Grosse présence américaine
Et anglais, évidemment, beaucoup. Déjà parce que la plus grosse représentation est celle des Etats-Unis. "Ils sont près de 2000, 20 % des participants", précise Jérôme Paillard, et cela ne date pas d’hier. Les relations plus ou moins tendues, selon la presse, entre Hollywood et Cannes ici n’ont pas de répercussion : "De qui parle-ton : des grands studios ? De Netflix ?", se demande le directeur. "En réalité, les studios américains ont quelques dizaines d’acheteurs ici. Ils sont toujours présents, mais ça reste marginal, puisqu’ils ont des filiales dans tous les pays pour distribuer leurs film", explique Jérôme Paillard. "Les Américains qui sont là sont les gros et les petits indépendants, les festivals, les distributeurs, et les producteurs, beaucoup de producteurs".
La deuxième présence dans le Marché est française (15% des participants), puis il y a le Royaume-Uni (10%) et la Chine en 4e place (7% des participants). Au-delà de ce top 4, c’est la dimension internationale tous azimuts qui est bon signe. Si certains pays ont toujours été là comme l’Iran, la présence d’autres est un événement. "La Palestine a réussi à revenir, mais avec des difficultés politiques et économiques très fortes. Tout le monde s’est donné la main pour leur trouver un lieu d’accueil", explique le patron du Marché. "L’Afrique, elle, est présente avec deux pavillons. Il y a toujours eu à la fois des talents et des producteurs. Mais on sent, cette année, qu’un mouvement s’est organisé et on espère qu’il accompagne une vraie renaissance de l’industrie dans le continent", poursuit Jérôme Paillard.
Comment ça marche ?
A l’étage, dans un autre espace du Marché, au Riviera, parmi les vendeurs, les gros producteurs (comme ce stand de Hong Kong Fortune Star qui affiche fièrement ses films à la gloire de de Bruce Lee) côtoient les petites structures indépendantes. Comme cette jeune société allemande spécialisée dans le Moyen-Orient, ArtHood Entertainment, pour la première fois au Marché du film. Wolfgang Döllerer nous explique être ici à la fois pour trouver des co-productions et pour vendre ses films : des longs métrages de fiction iraniens, Leakage ou Goldrunner, ou ce documentaire, Amina, qui retrace le douloureux périple d’une jeune Sénégalaise en Turquie dans l’espoir d’un avenir meilleur.

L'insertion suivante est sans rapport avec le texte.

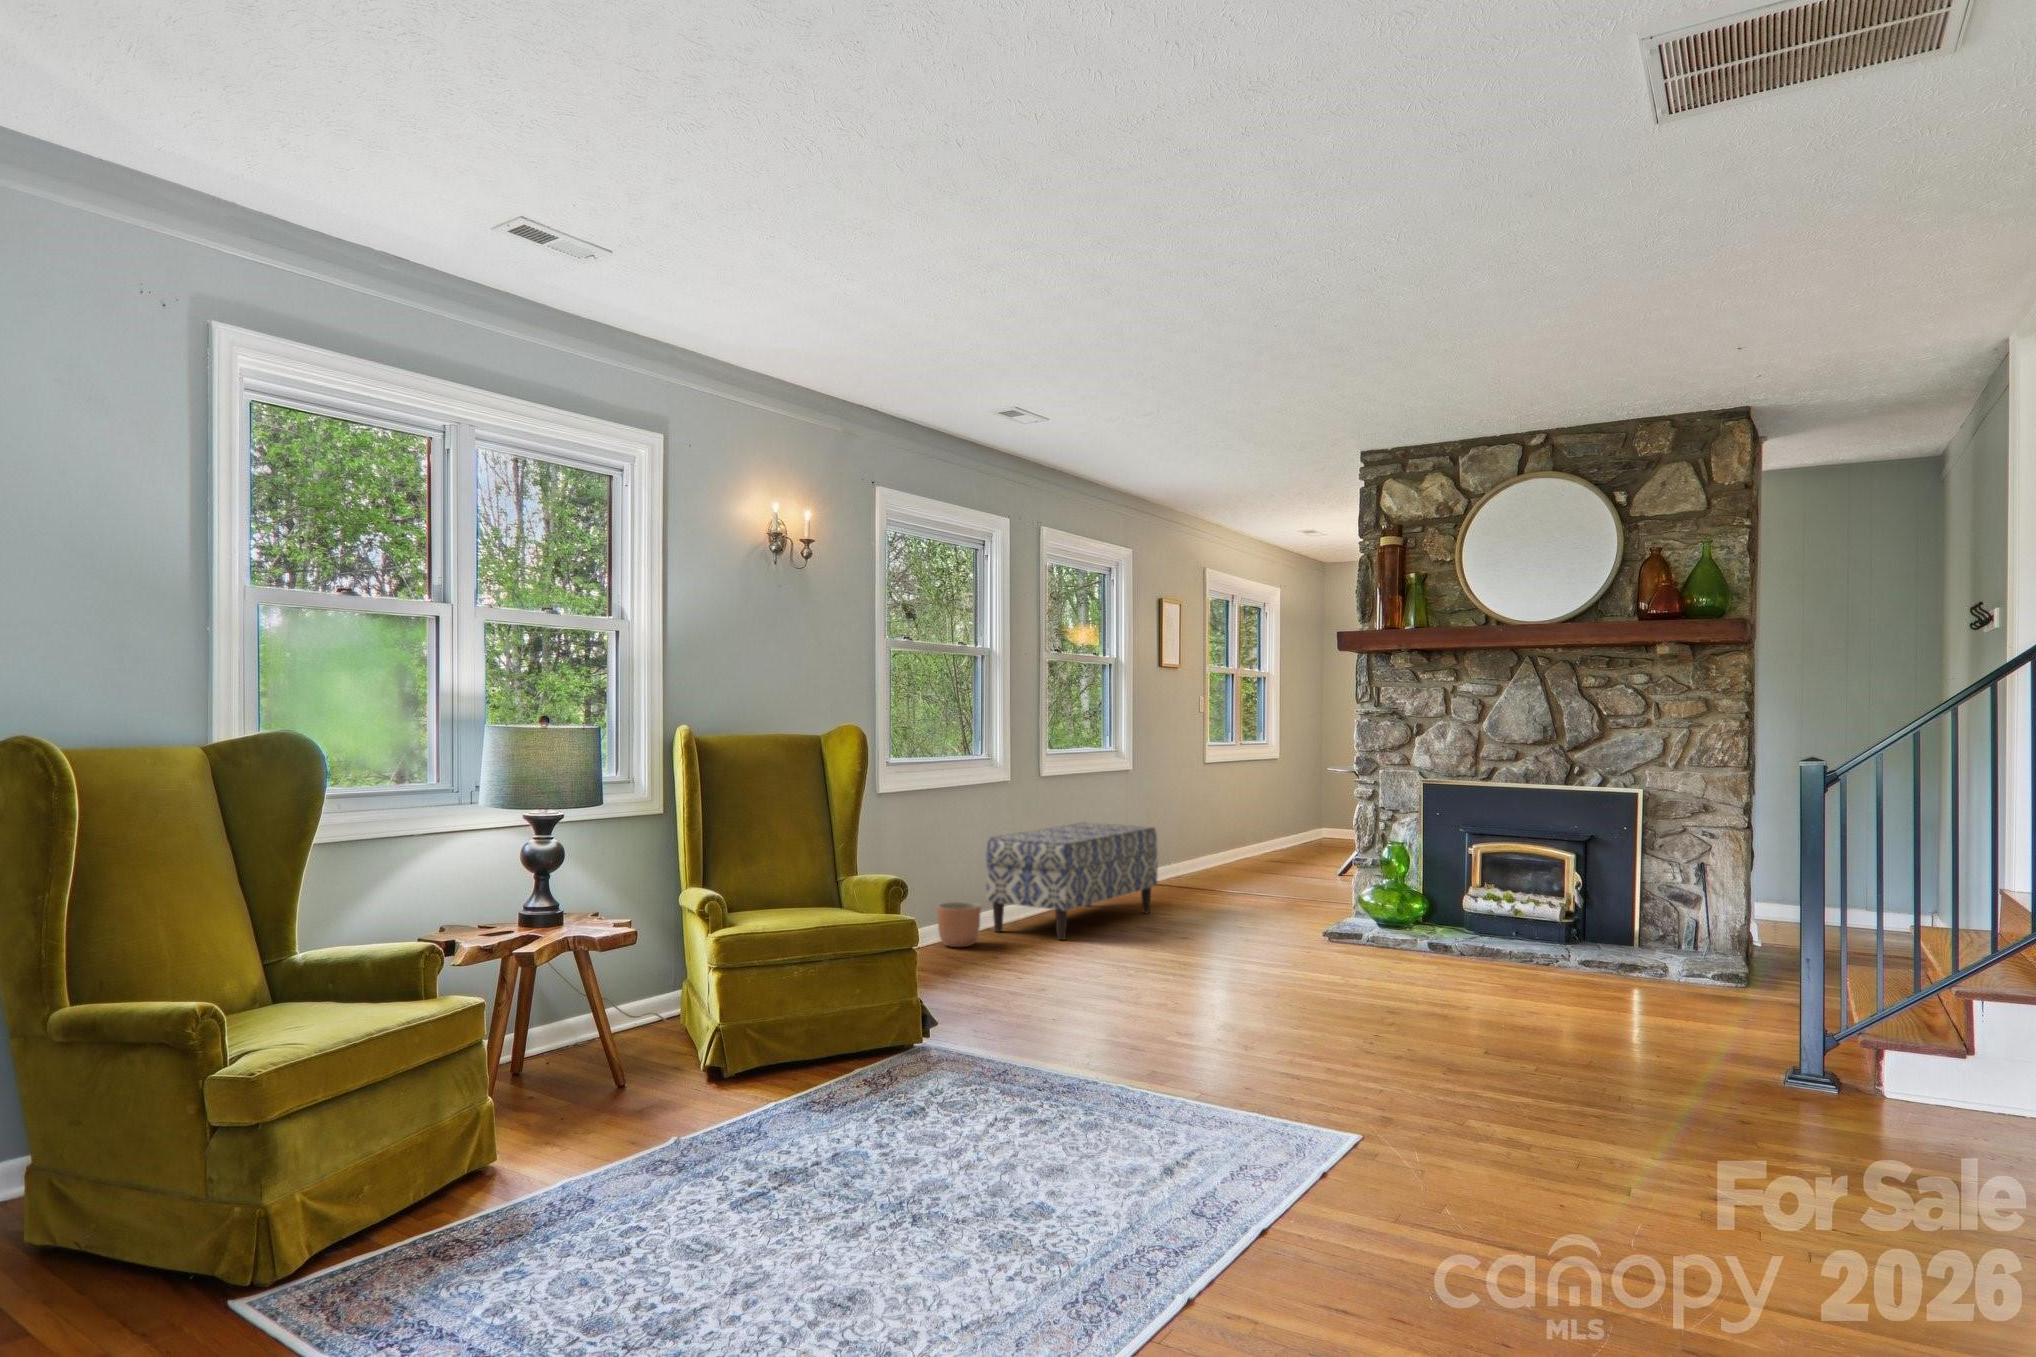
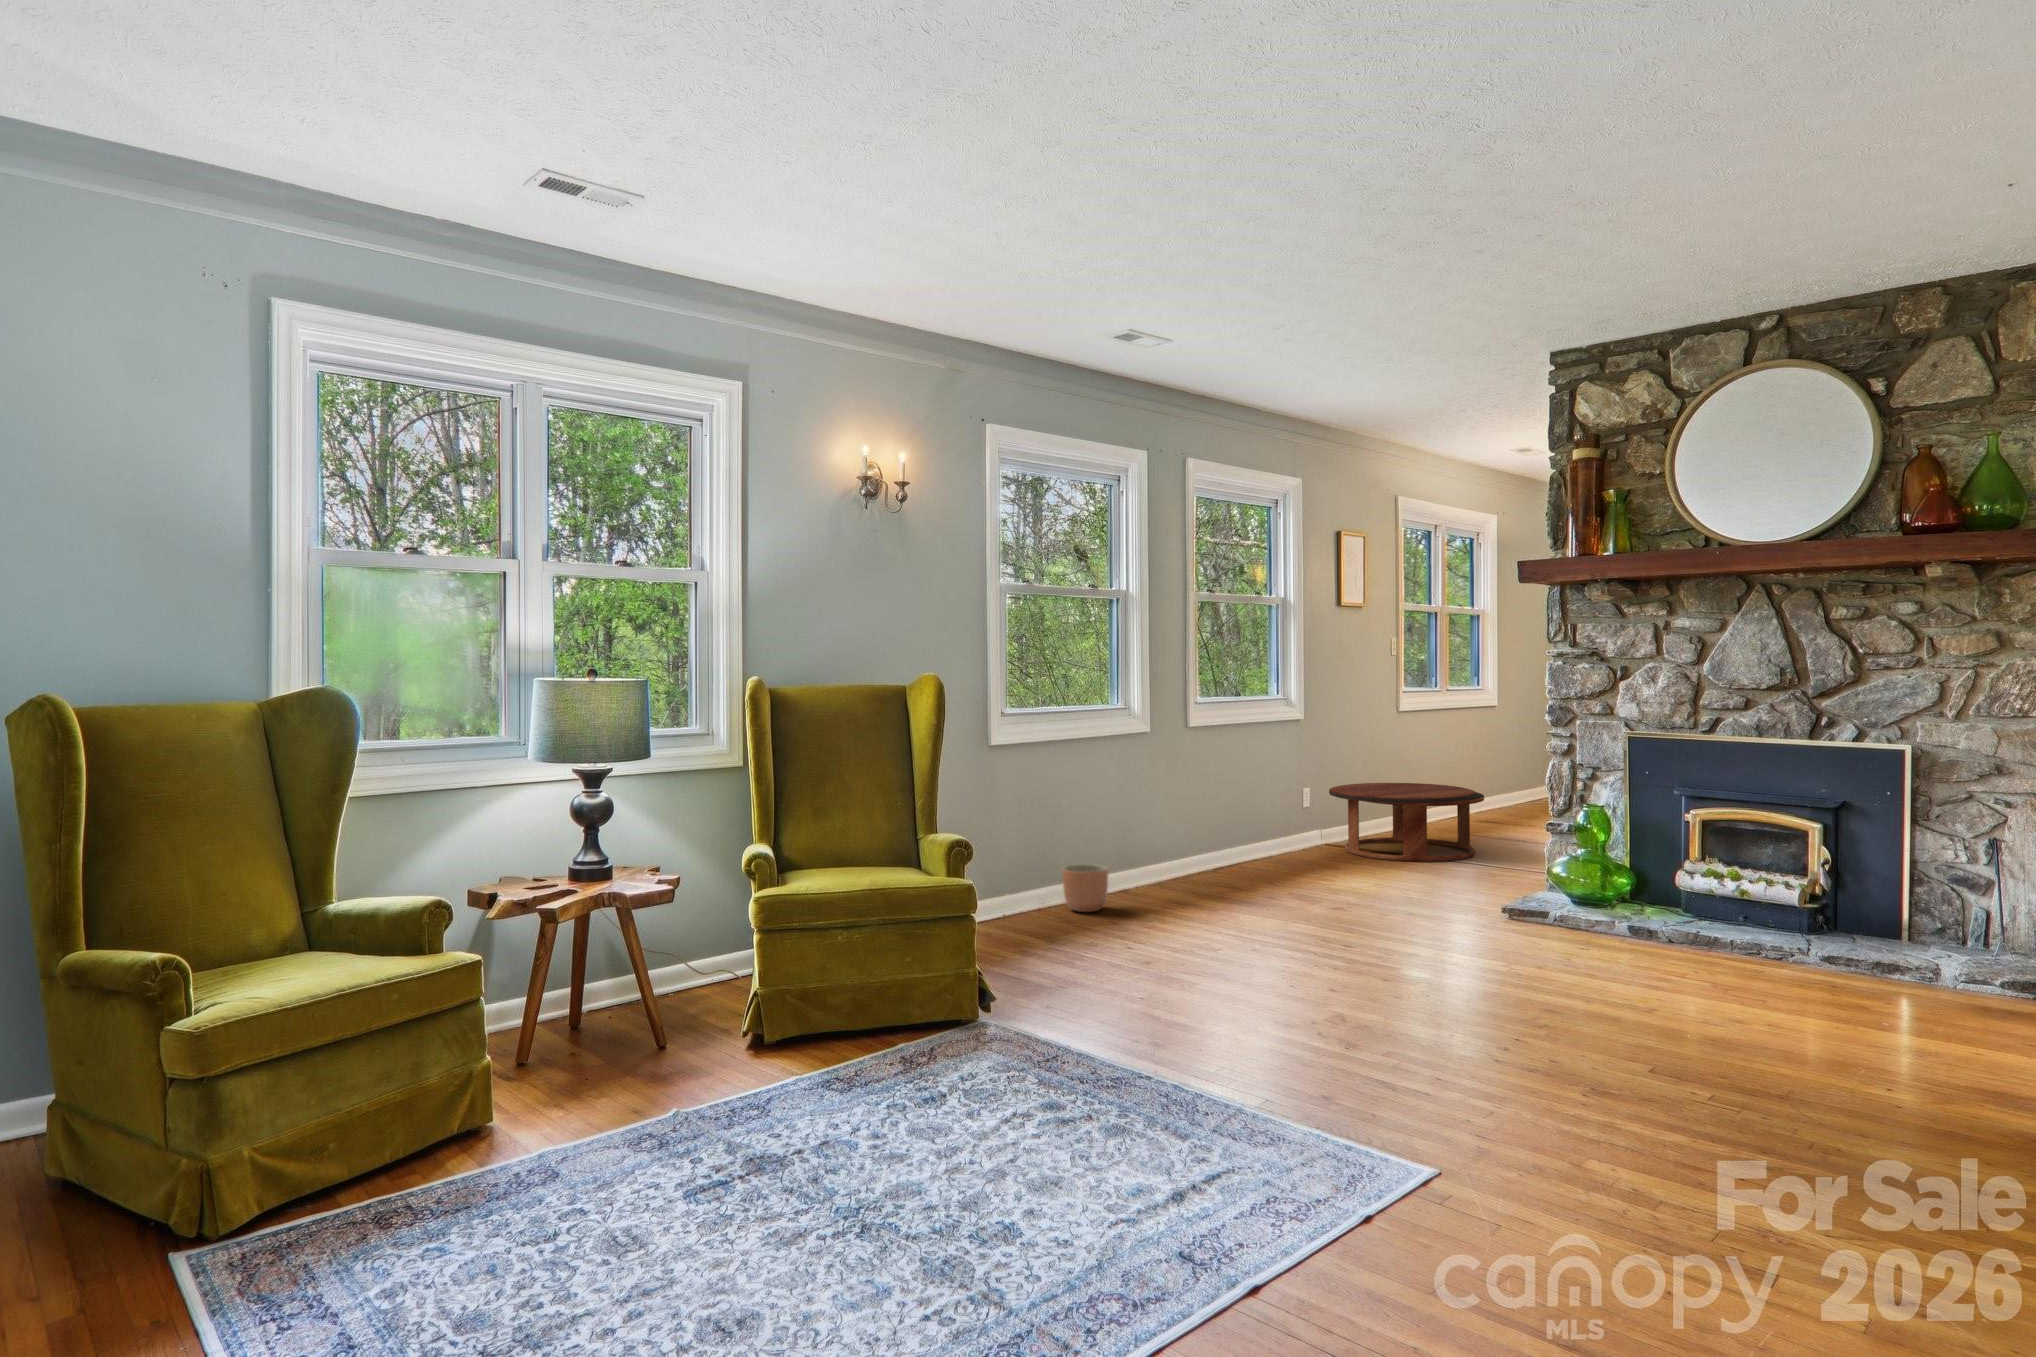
bench: present [986,823,1158,940] -> none [1121,781,1320,908]
coffee table: none [1153,824,1287,895] -> present [1329,783,1484,862]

Un peu plus loin, dans le stand d’Alfama Films, nous croisons une star parmi les producteurs français, Paulo Branco (producteur notamment de films de Christophe Honoré, de Raoul Ruiz ou de Manoel de Oliveira) présent pour "vendre ses films à l’international et parler de projets". Sourire aux lèvres, il est fier d’être le "premier producteur à avoir signé il y a 30 ans pour avoir un espace ici", nous dit-il, c’était alors pour Gemini Films.
Un Marché à la fois organisé et artisanal
"Le marché traditionnel des vendeurs et des distributeurs est assez organisé", explique Jérôme Paillard. "Les premiers savent ce qu’ils ont à vendre et les seconds (à peu près) ce qu’ils peuvent acheter, et tout ça est organisé avec des rendez-vous, des projections, des contrats. En revanche, tout ce qui touche à la production et au business développement des entreprises est moins structuré. Venir au Marché de Cannes est important justement parce qu’on peut s’ouvrir des opportunités y compris dans des chemins qu’on n’avait pas envisagés".
L’échange, encore une fois, provoque la découverte. Et l’intérêt, par exemple, pour l’animation – dont on parle beaucoup cette année -, le documentaire, le blockchain, la VR (réalité virtuelle), des projets de films de genre… "C’est là l’intérêt pour des professionnels de participer au Marché", conclut Jérôme Paillard. "L’information est disponible sur internet mais le brassage, le fait de bavarder, les speed-dating, les petits déjeuners, sont dans ce genre d’événements. C’est très artisanal, et cela impose surtout de sortir de sa zone de confort".